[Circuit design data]
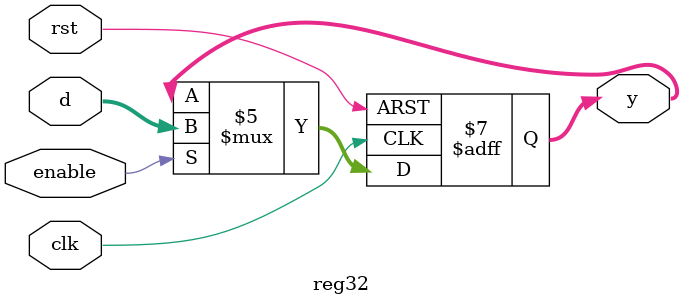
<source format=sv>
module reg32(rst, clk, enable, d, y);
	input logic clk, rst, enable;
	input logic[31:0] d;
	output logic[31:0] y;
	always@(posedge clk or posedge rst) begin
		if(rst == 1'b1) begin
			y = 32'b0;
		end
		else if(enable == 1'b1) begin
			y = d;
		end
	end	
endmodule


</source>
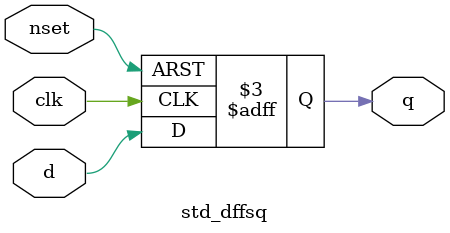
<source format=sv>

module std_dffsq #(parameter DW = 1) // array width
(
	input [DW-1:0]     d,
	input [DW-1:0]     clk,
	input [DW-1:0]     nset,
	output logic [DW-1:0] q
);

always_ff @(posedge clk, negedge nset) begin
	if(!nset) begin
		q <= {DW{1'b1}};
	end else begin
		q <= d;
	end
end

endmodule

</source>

### Work request
Copy each entry exactly as written, and drop the pictures from the copy.

### Result for this task
<source format=sv>
module reg32(rst, clk, enable, d, y);
	input logic clk, rst, enable;
	input logic[31:0] d;
	output logic[31:0] y;
	always@(posedge clk or posedge rst) begin
		if(rst == 1'b1) begin
			y = 32'b0;
		end
		else if(enable == 1'b1) begin
			y = d;
		end
	end	
endmodule


</source>
<source format=sv>

module std_dffsq #(parameter DW = 1) // array width
(
	input [DW-1:0]     d,
	input [DW-1:0]     clk,
	input [DW-1:0]     nset,
	output logic [DW-1:0] q
);

always_ff @(posedge clk, negedge nset) begin
	if(!nset) begin
		q <= {DW{1'b1}};
	end else begin
		q <= d;
	end
end

endmodule

</source>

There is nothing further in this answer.